◆ **Exercise objective**:
From the data underneath, reproduce exactly the stretch that begins at the line with "pyautogui.moveTo(484, 420)" and ends after the line with "pyautogui.scroll(3, 455, 417)".

━━━━━ Material for the task ━━━━━

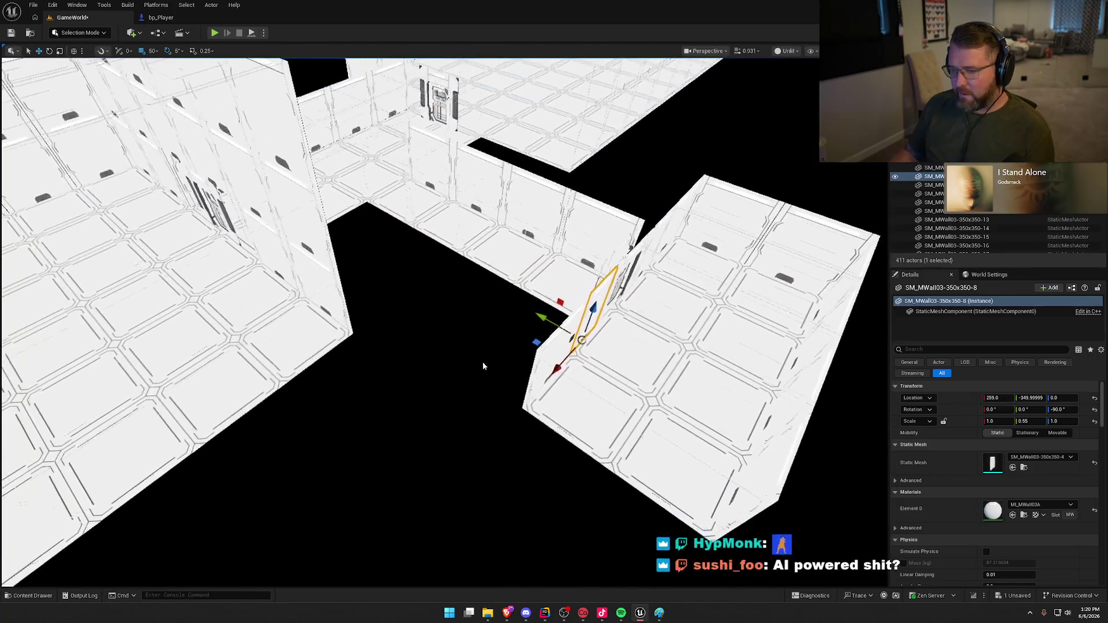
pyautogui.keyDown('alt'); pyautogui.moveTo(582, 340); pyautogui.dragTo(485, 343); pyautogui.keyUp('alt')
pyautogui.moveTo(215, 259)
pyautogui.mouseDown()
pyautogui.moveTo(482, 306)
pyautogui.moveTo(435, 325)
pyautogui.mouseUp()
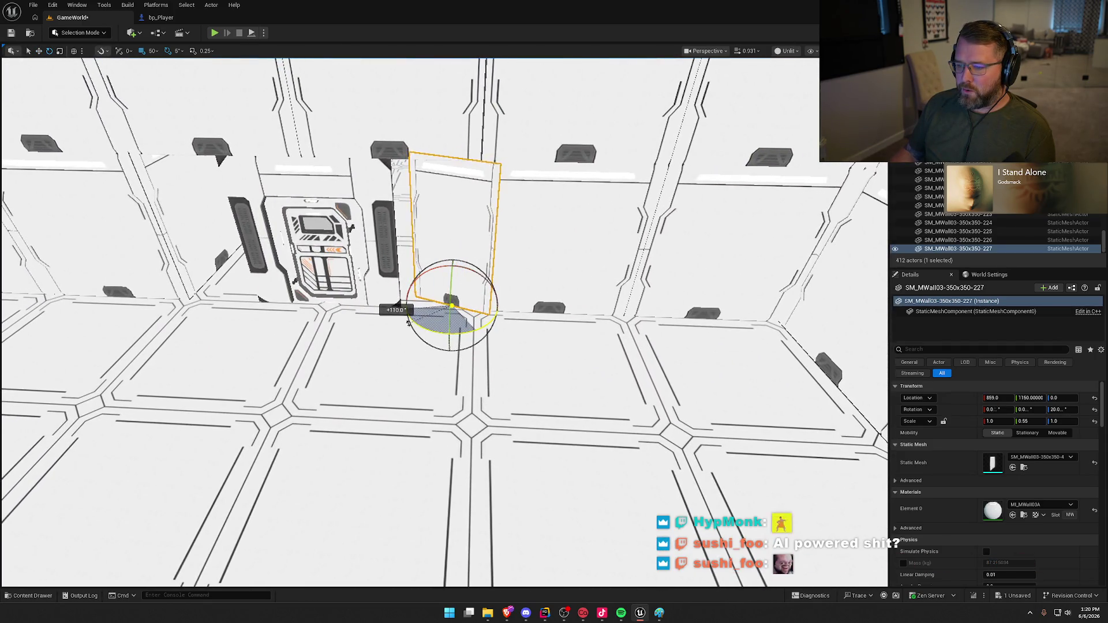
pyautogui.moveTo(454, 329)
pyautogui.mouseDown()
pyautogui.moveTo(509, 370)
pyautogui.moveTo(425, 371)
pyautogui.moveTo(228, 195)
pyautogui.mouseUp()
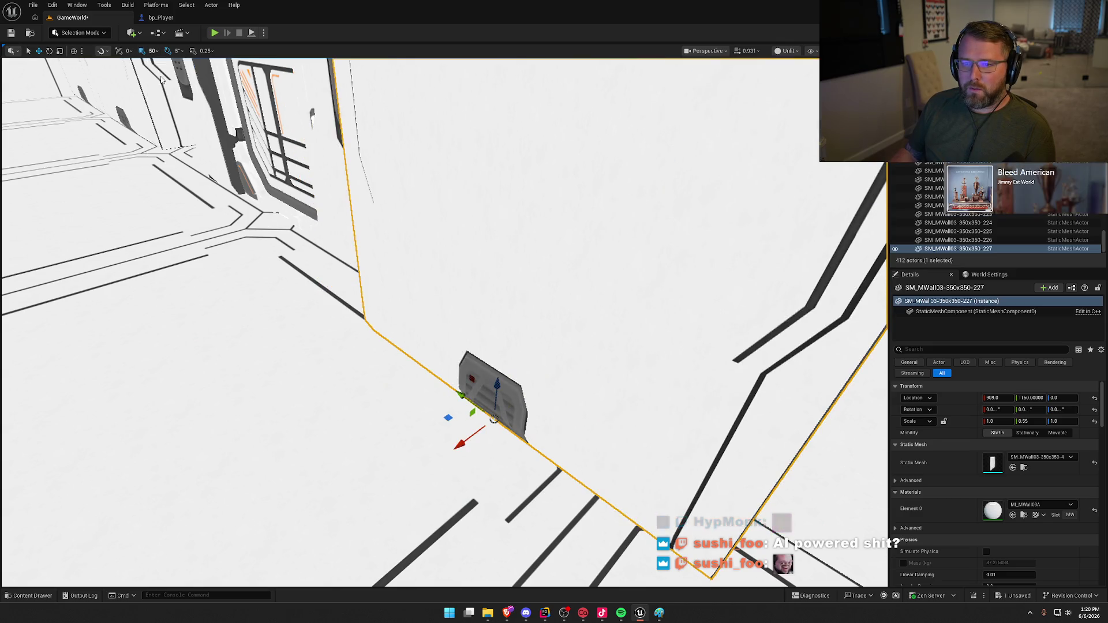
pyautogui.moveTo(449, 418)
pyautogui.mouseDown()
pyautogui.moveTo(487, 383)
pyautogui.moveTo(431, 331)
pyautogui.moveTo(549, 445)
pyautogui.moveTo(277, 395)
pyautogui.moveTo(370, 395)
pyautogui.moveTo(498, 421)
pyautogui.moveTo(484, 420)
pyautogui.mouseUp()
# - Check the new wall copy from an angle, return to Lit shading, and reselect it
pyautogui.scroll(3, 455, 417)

━━━━━
━━━━━ Material for the task ━━━━━

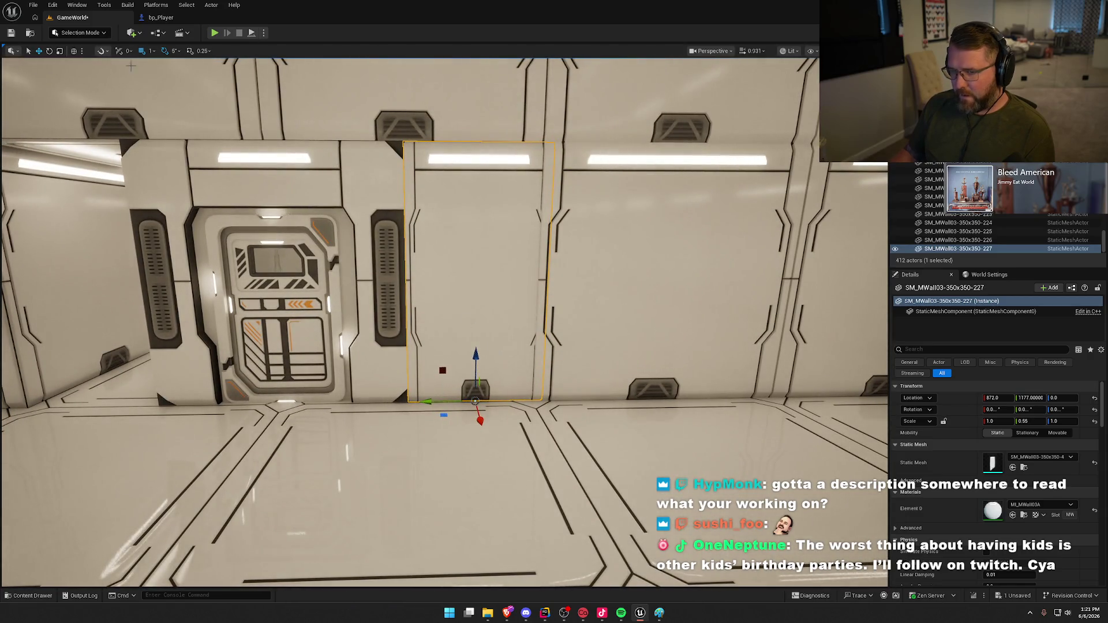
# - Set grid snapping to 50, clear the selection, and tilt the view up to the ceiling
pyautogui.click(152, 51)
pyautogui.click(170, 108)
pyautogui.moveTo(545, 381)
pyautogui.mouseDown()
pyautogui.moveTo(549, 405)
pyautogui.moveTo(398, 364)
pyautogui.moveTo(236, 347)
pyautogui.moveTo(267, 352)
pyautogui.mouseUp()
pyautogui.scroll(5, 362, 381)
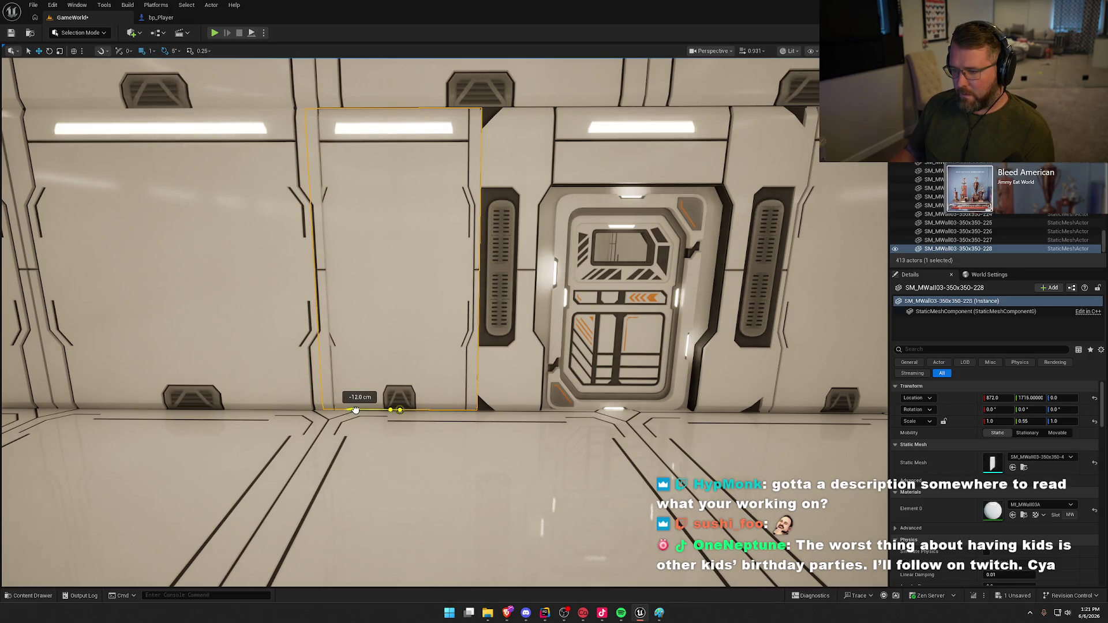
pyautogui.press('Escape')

━━━━━

◆ **Solved problem**:
pyautogui.moveTo(484, 420)
pyautogui.mouseUp()
# - Check the new wall copy from an angle, return to Lit shading, and reselect it
pyautogui.scroll(3, 455, 417)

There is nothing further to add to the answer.